What is observability?
Observability is the ability to understand what your running service is doing from the outside, using the data it emits. It rests on three pillars: logs (what happened), metrics (how much and how fast), and traces (the path of one request across components).
Why it matters
In production you cannot attach a debugger to a live incident affecting users. Observability is what lets you answer "why is it slow?" or "which requests are failing?" in minutes. A service you cannot observe is one you cannot operate with confidence, and operations is half of backend work.
What to learn
- The three pillars: logs, metrics, traces
- Structured logging and what to include
- Key metrics: latency percentiles, error rate, throughput
- Distributed tracing and span context
- Dashboards and alerts that signal real problems
- The RED and USE methods for what to measure
- Avoiding alert fatigue
Common pitfall
Watching averages instead of percentiles. An average latency of 100ms can hide that 1% of users wait 5 seconds.
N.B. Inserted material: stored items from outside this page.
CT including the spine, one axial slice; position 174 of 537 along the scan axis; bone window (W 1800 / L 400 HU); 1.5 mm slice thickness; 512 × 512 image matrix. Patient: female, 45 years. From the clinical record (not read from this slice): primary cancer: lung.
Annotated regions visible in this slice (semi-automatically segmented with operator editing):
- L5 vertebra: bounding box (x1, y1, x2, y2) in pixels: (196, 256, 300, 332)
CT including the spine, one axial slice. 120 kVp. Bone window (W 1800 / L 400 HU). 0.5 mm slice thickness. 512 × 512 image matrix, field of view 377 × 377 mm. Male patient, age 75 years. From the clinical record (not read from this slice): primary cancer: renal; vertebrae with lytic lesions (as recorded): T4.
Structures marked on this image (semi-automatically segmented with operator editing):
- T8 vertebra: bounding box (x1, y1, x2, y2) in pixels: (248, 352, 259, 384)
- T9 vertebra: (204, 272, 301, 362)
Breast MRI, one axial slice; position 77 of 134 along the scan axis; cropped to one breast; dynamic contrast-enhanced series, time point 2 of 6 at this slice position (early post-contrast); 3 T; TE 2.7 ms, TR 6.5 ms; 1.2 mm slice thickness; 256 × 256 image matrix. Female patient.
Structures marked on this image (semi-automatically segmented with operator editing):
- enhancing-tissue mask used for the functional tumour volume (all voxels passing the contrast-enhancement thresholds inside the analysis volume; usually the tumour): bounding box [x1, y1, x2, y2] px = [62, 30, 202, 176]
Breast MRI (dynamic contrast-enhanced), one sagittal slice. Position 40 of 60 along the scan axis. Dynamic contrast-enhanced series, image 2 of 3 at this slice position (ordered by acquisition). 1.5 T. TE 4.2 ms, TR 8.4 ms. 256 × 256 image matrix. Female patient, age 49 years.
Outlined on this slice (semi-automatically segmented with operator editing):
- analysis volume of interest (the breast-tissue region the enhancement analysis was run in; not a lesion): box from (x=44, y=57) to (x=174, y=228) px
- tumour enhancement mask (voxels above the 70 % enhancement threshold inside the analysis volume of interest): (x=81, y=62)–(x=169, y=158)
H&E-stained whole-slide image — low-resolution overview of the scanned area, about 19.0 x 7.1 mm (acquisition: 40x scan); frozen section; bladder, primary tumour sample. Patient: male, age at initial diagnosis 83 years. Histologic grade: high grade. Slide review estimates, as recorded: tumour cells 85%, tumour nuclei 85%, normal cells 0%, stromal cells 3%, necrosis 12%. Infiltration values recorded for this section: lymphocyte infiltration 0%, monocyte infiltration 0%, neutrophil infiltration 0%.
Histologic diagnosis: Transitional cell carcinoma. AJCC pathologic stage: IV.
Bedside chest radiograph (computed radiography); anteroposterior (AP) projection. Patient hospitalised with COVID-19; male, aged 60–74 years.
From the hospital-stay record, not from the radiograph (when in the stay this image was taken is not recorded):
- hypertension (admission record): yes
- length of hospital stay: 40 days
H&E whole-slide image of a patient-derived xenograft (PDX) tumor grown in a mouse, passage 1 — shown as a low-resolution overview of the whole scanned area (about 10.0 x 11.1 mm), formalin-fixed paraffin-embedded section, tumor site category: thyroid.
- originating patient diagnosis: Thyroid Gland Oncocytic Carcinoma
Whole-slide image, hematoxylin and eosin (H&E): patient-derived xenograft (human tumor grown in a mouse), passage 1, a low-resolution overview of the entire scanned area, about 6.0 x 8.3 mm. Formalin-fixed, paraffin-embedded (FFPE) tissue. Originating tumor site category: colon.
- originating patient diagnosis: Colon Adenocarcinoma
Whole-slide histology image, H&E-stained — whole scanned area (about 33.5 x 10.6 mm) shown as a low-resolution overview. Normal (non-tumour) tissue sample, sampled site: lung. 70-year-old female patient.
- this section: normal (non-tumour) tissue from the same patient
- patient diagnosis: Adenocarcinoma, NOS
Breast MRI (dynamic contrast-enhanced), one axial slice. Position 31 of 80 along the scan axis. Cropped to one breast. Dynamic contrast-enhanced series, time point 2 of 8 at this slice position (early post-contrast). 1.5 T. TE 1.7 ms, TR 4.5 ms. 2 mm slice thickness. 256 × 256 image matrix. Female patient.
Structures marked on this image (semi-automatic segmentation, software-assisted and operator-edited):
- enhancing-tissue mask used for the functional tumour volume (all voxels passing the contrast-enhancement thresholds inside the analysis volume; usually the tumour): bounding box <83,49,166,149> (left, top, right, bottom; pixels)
Track p95 and p99, because the tail is where real users suffer and where the bugs that matter hide. Averages lie; percentiles tell the truth.
Resources
Primary (free):
- Google SRE — Monitoring distributed systems · docs
- OpenTelemetry — Documentation · docs
- Grafana — Introduction to observability · docs
Practice
Instrument your API to emit structured logs and a request-duration metric. Expose the metric, then compute the p95 latency under a little load with a benchmarking tool. Add a log line with a request id you can trace end to end. Done when you can report your p95 latency with a number.
Outcomes
- Explain the roles of logs, metrics, and traces.
- Track latency percentiles instead of averages.
- Trace a single request across components with span context.
- Set an alert that fires on a real problem, not noise.